The dictionary question aside, the purist approach had two hidden traps, and over the centuries French speakers have fallen into both of them. The first was that the plainness they sought led to extreme dryness. That’s the term that comes to mind when one reads French poetry from between the 1600s and the arrival of the Romantic movement in France in 1830. Before 1600, French poetry had been praised for its refinement and inventiveness. But the influence of Malherbe led creative people to eschew the very things that help a language develop, such as wordplay and neologisms. In other words,
bon usage
had a castrating effect. “
On a appauvri la langue en voulant la purifier
” (“The language was impoverished in our effort to purify it”), wrote French Academy member Henri Fenelon in 1716. His observation came fifty years too late, and it raised very few echoes in the next century. The damage had been done.
The other trap of purism was to create a gulf between
bon usage
and scientific and technical language. The seeds had already been planted when Furetière was quarrelling with the Academy. He maintained that “an architect speaks as good French when he uses technical terms like plinths and stylobate…as a courtier who speaks of alcoves, stands or lustres.” But his view did not prevail. For the next two centuries the Academy put cultural and court language on a pedestal and relegated scientific language to a sort of linguistic ghetto. The problem that promoters of French had with scientific language came mainly from their opposition to jargon and their anti-Latin stance (the influence of Latin was strong in scientific circles). Language promoters also dismissed legal vocabulary as outdated, as much of it had been created along with the Ordinance of Villers-Cotterêts. French science remained strong throughout that period, but the separation between the idea of
bon usage
and the rest of society meant that the people at the top didn’t pay any attention to what was going on below them. So the Academy inadvertently deprived French elites of a major source of linguistic and cognitive renewal.
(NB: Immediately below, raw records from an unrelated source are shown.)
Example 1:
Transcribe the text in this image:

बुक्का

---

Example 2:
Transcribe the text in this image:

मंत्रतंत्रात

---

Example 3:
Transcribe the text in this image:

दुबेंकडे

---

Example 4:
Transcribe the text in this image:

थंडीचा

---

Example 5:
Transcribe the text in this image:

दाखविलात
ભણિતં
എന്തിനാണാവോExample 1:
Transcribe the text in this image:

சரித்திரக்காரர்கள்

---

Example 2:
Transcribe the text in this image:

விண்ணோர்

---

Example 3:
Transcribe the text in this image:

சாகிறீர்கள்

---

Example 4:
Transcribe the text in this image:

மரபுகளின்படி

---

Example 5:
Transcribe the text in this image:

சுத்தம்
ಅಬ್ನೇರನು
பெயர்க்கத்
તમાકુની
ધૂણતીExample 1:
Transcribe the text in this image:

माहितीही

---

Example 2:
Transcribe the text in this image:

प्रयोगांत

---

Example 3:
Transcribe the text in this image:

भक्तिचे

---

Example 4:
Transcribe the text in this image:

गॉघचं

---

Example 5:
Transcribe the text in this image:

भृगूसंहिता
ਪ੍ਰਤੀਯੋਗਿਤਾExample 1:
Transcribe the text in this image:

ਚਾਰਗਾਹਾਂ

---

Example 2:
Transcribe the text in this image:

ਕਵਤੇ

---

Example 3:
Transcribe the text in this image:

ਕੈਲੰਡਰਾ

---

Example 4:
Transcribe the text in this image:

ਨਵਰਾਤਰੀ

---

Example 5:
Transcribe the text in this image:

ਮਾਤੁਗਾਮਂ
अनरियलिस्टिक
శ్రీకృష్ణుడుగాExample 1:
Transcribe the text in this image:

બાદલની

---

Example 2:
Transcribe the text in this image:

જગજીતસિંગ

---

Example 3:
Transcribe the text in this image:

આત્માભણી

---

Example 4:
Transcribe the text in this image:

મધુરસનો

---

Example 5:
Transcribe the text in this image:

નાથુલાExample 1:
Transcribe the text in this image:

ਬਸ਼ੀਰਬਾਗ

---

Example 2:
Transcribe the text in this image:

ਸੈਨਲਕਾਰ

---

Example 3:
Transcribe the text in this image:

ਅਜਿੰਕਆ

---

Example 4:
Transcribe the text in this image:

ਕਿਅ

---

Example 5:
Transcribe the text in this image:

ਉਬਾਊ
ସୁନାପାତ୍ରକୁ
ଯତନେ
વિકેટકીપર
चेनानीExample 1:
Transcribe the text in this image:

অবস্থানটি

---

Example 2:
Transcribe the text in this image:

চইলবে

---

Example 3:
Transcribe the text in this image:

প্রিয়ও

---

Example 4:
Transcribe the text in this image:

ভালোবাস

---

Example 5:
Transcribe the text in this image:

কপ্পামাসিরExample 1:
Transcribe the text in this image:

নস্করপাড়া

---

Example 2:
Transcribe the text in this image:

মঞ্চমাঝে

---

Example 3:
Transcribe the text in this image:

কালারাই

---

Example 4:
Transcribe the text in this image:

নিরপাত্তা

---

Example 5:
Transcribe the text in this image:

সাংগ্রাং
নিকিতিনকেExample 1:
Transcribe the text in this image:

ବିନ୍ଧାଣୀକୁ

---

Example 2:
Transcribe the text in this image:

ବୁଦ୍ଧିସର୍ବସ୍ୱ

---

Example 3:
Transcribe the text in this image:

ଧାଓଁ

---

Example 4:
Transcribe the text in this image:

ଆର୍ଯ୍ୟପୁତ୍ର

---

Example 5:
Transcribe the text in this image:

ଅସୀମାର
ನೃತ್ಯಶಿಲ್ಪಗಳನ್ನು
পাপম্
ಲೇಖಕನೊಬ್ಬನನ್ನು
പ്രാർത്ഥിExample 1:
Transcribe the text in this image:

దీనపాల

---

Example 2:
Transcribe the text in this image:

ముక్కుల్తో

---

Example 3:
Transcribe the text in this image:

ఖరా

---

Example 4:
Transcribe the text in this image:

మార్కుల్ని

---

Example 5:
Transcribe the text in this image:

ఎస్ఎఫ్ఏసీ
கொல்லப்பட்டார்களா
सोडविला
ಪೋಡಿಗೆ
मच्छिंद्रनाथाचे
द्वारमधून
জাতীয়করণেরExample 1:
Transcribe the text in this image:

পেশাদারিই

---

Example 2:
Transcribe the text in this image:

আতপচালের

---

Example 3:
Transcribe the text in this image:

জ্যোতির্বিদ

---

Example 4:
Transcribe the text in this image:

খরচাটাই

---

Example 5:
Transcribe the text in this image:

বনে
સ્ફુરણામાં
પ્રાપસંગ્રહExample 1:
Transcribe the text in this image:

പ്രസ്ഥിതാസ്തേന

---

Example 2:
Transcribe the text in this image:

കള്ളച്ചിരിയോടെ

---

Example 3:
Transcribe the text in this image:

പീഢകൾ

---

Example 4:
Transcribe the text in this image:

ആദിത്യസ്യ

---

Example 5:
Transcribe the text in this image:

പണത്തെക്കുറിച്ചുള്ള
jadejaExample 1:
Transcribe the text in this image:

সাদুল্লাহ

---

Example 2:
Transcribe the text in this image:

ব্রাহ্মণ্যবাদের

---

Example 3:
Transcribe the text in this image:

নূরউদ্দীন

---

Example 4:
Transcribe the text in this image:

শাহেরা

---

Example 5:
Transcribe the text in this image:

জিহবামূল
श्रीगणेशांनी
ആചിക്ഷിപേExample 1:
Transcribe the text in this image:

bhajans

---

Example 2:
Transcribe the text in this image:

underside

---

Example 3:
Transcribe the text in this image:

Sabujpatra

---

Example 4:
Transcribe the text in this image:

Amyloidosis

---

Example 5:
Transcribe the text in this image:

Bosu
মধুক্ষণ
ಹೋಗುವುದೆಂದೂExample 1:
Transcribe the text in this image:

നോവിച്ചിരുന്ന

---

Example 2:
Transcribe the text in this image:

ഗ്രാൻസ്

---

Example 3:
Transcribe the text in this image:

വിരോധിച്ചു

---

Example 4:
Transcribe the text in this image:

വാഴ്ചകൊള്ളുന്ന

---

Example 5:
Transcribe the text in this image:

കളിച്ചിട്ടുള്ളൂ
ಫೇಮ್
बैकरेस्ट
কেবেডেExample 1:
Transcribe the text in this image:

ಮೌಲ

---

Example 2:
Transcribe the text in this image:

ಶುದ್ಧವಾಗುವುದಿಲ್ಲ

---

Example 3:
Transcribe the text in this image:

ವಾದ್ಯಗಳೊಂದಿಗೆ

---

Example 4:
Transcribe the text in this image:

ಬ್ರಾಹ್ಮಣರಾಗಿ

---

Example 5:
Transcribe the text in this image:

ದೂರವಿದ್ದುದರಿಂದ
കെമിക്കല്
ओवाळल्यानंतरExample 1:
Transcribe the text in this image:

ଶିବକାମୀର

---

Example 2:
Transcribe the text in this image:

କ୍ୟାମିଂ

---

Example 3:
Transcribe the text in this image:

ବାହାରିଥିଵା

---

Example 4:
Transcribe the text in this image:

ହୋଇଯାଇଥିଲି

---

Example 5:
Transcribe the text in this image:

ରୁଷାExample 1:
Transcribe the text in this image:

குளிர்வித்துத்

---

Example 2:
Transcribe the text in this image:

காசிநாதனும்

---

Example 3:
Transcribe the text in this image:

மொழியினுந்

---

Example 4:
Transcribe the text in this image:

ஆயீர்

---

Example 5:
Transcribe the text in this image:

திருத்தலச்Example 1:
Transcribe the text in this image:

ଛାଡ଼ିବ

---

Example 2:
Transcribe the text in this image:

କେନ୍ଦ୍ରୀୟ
Yet the prescriptive approach of French dictionaries had one positive outcome: What “pure” French lost in lexical richness, it gained in lexical precision. Because it was defined, French in the seventeenth and eighteenth centuries was regarded as easier to learn. People using
Le Richelet
and
Le Furetière
and the
Grammaire raisonnée
of Lancelot and Arnauld could pick up the basics of the language. For that matter, the Academy’s dictionary had much more success outside France than inside, because it allowed people with no access to the French court to get a good idea of the correct usage that was the rule there. Because French was the first European language with a fully developed written system of spelling and grammar, France was also the first country to develop a group of literary stars (later called philosophers or intellectuals), a phenomenon that would help boost the great admiration that Europe developed for the French language.